Porém, a crise financeira oriunda do repasse do dinheiro do SUS, que não é reajustado há cinco anos, se agravou na pandemia. As campanhas de doação para o hospital visam não só a compra de insumos e equipamentos, mas também de material de construção para ampliar os núcleos de atendimento, já que a OSID tem sofrido com a demanda reprimida por falta de espaço.
A campanha atual, a Um Milhão de Amigos Para Santa Dulce, tem tido o apoio de muitos artista, inclusive do influencer Ivan Mesquita e do sanfoneiro Jó Miranda, que na próxima terça-feira, 14, realizam o 1º Arraiá da Dulce, live junina que será transmitida no Instagram @ivanmesquita1 e além de música, irá mostrar como as pessoas podem ajudar a Osid com doações.Em fevereiro deste ano a instituição solicitou ao MS um aporte financeiro urgente para amenizar a atual situação, mas não obteve qualquer resposta.

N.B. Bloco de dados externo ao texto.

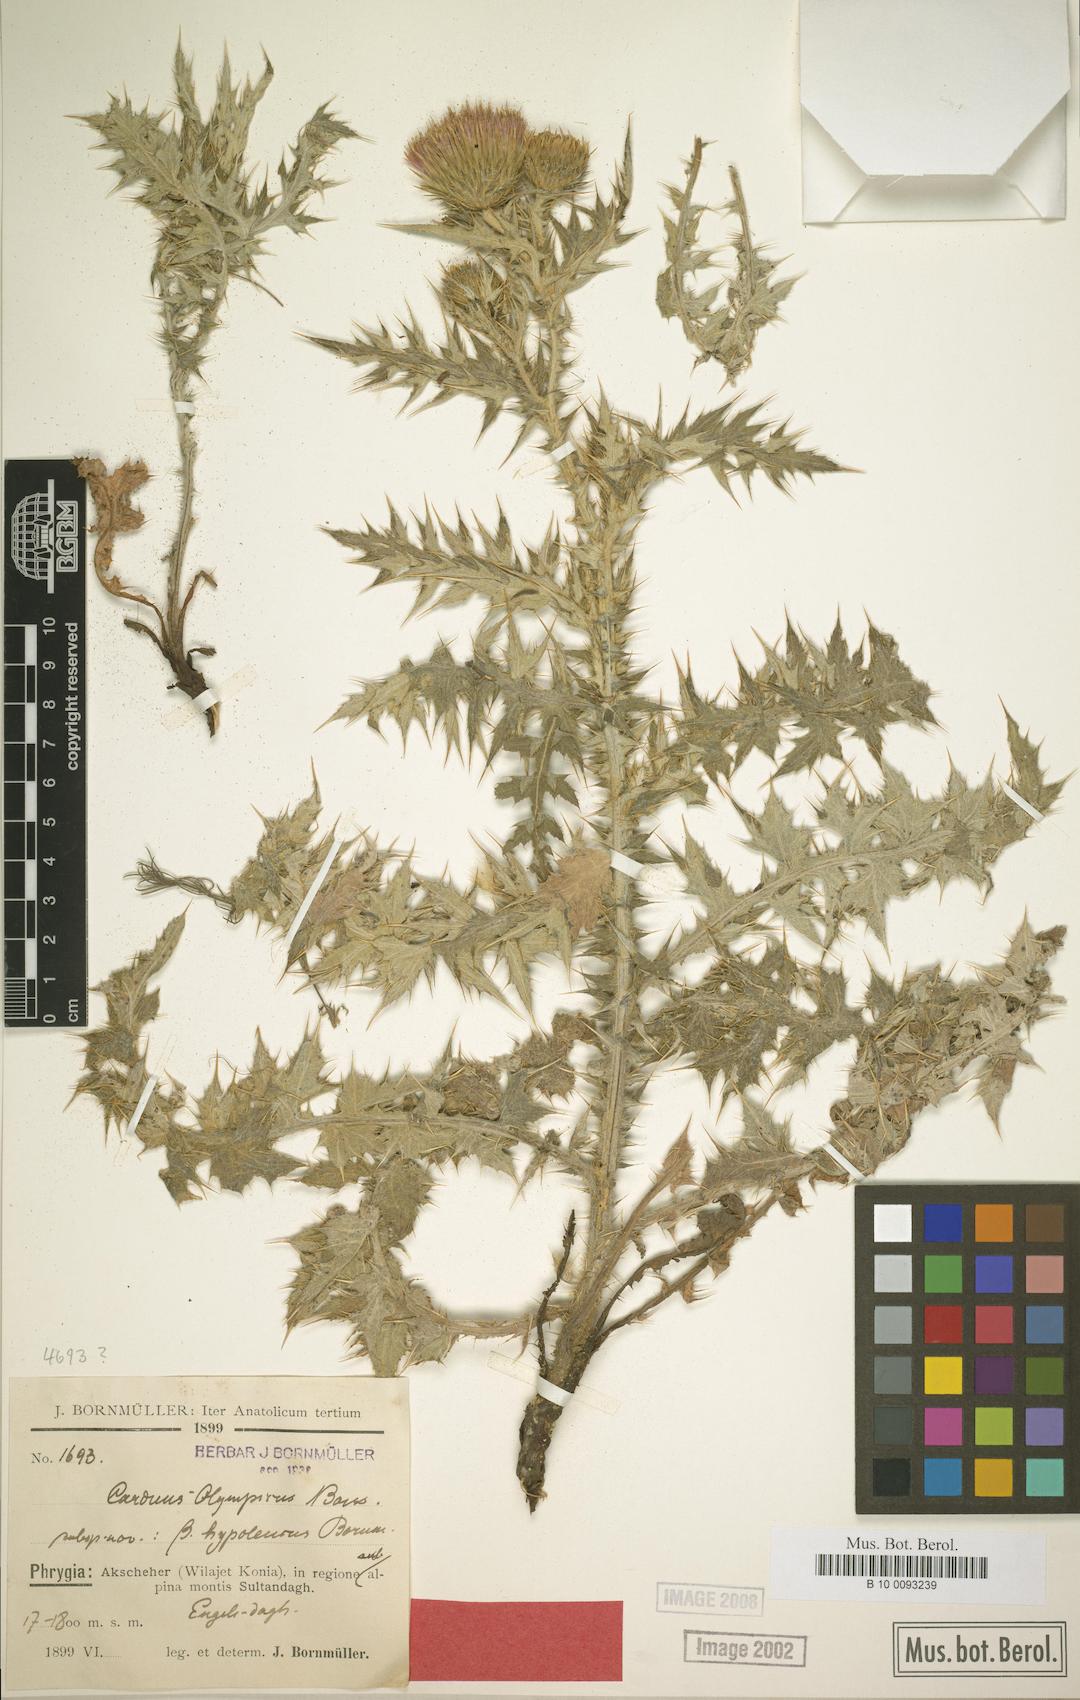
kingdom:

A reportagem do A TARDE questionou o órgão sobre isso, mas não obteve resposta. “O último aporte concedido pelo Ministério da Saúde (MS) para compensar o desequilíbrio causado pela falta de correção inflacionária no nosso contrato SUS ocorreu há cinco anos. Com a inflação hospitalar, normalmente muito mais alta que a oficial, terrivelmente agravada com a pandemia, chegamos a essa que é a maior crise vivida pela Osid em toda a sua história, e que ameaça a continuidade de sua operação. Nos hospitais do Estado, geridos pela Osid no modelo de OS (Organização Social), não temos déficit uma vez que há reajuste previsto em contrato”, explica o assessor corporativo da Osid, Sérgio Guilherme Santos Lopes.
Por meio de nota, MS informou que repassa, mensalmente, recursos financeiros para as secretarias estaduais e municipais de saúde do Brasil, para o custeio de serviços hospitalares de média e alta complexidade, o que inclui os hospitais sem fins lucrativos: em 2021 foram repassados R$67,7 bilhões, e entre janeiro e abril de 2022, R$18,6 bilhões. No entanto, o MS reforçou em nota que “a gestão e financiamento do SUS, conforme determina a Constituição Federal, é tripartite, ou seja, compartilhada entre União, estados e municípios”.
A equipe de reportagem entrou em contato com a Secretaria Municipal de Saúde (SMS), que salientou que a Osid fornece “um serviço de extrema importância para os baianos”, mas que a filantrópica é gerida 100% pela Secretaria de Saúde do Estado da Bahia (Sesab).
A Sesab, por sua vez, informou que não caberia ao estado responder sobre o assunto, pois a tabela do SUS e o fluxo de repasse do dinheiro são definidas pelo MS.Para o pescador autônomo, Agnaldo Purificação Viana, de 56 anos, que atualmente está no processo de marcar uma cirurgia de remoção de hérnia, apenas uma coisa é certa: a Osid não pode fechar. “A Bahia toda vai perder muito se as Obras Sociais fecharem. Sou atendido aqui há oito anos, assim como minha esposa e filha. Agora também tenho doado sangue, inclusive. Não apenas o atendimento aqui é excelente, como a equipe nos trata super bem, do faxineiro ao médico, todos muito acolhedores”, salienta o pescador.